How To Write Text For Image That Gets Clicks
What does "text for image" mean?
When people say text for image, they often mean the short words that describe an image. This can include alt text (used by screen readers), captions, file names, and even the small text you place on top of a graphic. Good image text helps more people understand your content, and it can also help search engines find and rank your pages.
In this post, you will learn how to write image text that is simple, useful, and easy to scale. We will focus on practical rules, clear examples, and a workflow you can use for blogs, eCommerce, and social media.
Why image text matters (SEO + accessibility)
Images are powerful, but they can create a gap: not everyone can see them, and search engines cannot fully "see" them either. This is where descriptive text becomes important.
- Accessibility: Alt text helps people using screen readers understand what an image shows and why it matters.
- SEO: Clear descriptions help search engines connect your image to the topic of the page, which can improve visibility in image search and regular search.
- User experience: Captions and labels add context fast, especially for complex visuals like charts.
- Conversions: For product pages, better descriptions can answer questions and reduce doubt.
The main types of text used with images
To write strong descriptions, it helps to know what kind of text you are creating.
1) Alt text (most important)
Alt text is read aloud by assistive tools. It should describe the image in a way that matches the purpose of the page. If the image is decorative, you should use empty alt text (alt="") so screen readers can skip it.
2) Captions
Captions are visible under the image. They can be more conversational than alt text and can add context, such as who is in the photo, what the data means, or why the image is important.
3) File names
File names like red-running-shoes.jpg are better than IMG_1234.jpg. This is a small detail, but it helps with organization and can help search engines.
4) On-image text
This is the text you place directly on a graphic, like a banner or infographic. Keep it readable: strong contrast, large font, and short phrases.
How to write great alt text in 5 simple steps
Use this checklist every time you add an image. It keeps your writing consistent and easy to produce.
Step 1: Identify the purpose of the image
Ask: Why is this image here? Is it showing a product, explaining a process, or supporting a story? Alt text should match that purpose.
Step 2: Describe what you see (only what matters)
Start with the core subject and action. Avoid long, poetic descriptions. Focus on what a user needs to know.
Step 3: Add key details that support the page topic
If the page is about a specific item or place, include that context when it is truly shown in the image.
Step 4: Keep it short and clear
A common target is under 125 characters, but clarity is more important than a strict limit. Do not stuff keywords.
Step 5: Skip phrases like "image of" or "picture of"
Screen readers already announce that it is an image. Jump straight into the description.

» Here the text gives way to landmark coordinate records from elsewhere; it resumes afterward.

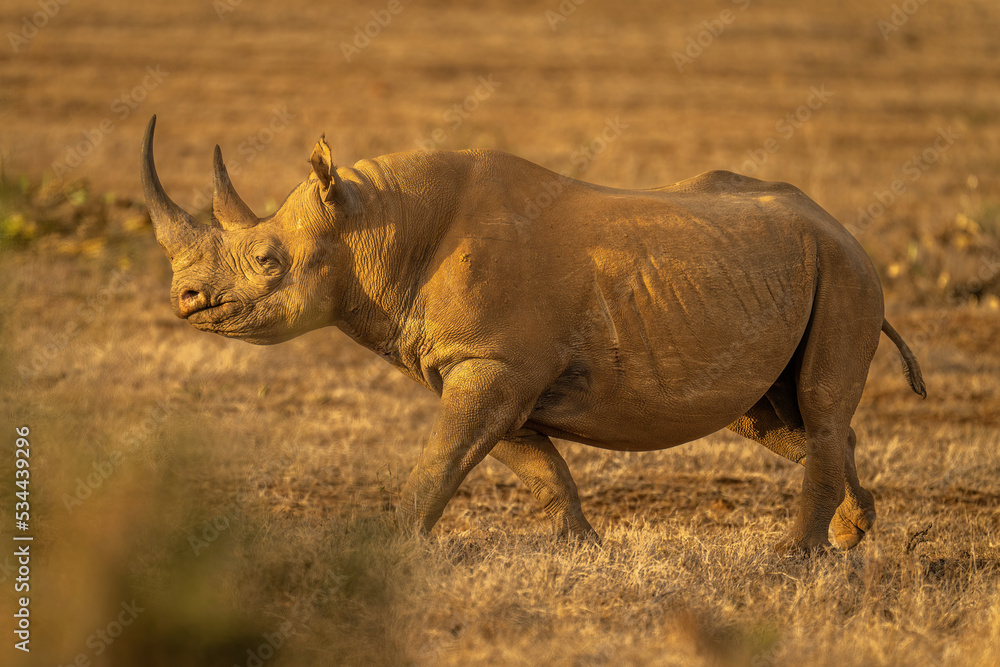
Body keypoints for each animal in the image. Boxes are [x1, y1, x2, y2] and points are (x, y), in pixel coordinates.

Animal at [140, 115, 925, 552]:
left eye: (267, 261)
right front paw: (585, 550)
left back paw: (792, 560)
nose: (185, 300)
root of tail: (843, 230)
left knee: (815, 411)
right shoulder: (488, 366)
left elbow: (442, 461)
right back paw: (854, 532)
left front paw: (385, 550)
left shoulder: (495, 363)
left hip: (846, 274)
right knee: (780, 421)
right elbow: (538, 469)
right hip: (787, 272)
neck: (374, 228)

Examples: good vs. weak image descriptions
Here are a few quick comparisons you can copy as a model.
Example A: Product photo
- Weak: "Shoes"
- Better: "Black trail running shoes with rugged sole, side view"
Example B: Team photo
- Weak: "Our team"
- Better: "Five customer support agents smiling in an office, wearing headsets"
Example C: Chart
- Weak: "Sales chart"
- Better: "Bar chart showing Q1 sales rising from $20k in January to $45k in March"
How "text for image" fits into your content workflow
Many teams treat image descriptions as an afterthought. A better approach is to build them into your publishing checklist. If you do this, you will avoid missing alt text and you will keep a steady quality level across the site.
Here is a simple workflow:
- Before upload: rename the file using plain words (use hyphens, not spaces).
- During upload: write alt text using the 5-step rule above.
- After publish: spot-check key pages, especially product pages and top blog posts.
- Every quarter: run an accessibility or SEO audit to find missing or duplicate alt text.
When you make text for image part of your process, your site becomes easier to use, easier to scan, and easier to discover.
Tools and tips to speed up the work
You do not need expensive tools to write strong image text, but a few helpers can save time.
- CMS checks: Many platforms can remind you when alt text is empty.
- Browser extensions: Accessibility checkers can highlight missing alt attributes.
- Templates: Create a small library of patterns for common images (team photos, product angles, charts).
- Style guide: Decide on tone and format (for example: no periods, or always include color only when important).
Common mistakes to avoid
- Keyword stuffing: Alt text should help humans first. Search engines reward clarity, not repetition.
- Copy-paste duplicates: If many images have the same alt text, it becomes less useful.
- Missing context: A photo might show a "laptop", but if the page is about remote work, say "person working remotely on a laptop at home" (only if visible).
- Describing decorative images: If it adds no meaning, keep alt empty.
Quick checklist you can reuse
- Does the image need alt text (or is it decorative)?
- Is the description specific and accurate?
- Is it short and easy to understand?
- Does it match the page goal?
- Did you also add a helpful caption when needed?
Conclusion
Strong image descriptions are not hard, but they do require a clear method. If you follow the steps above, your site will be more accessible, your content will feel more complete, and your images can perform better in search. Start small: update your top pages first, then build a habit so every new post includes quality text for image.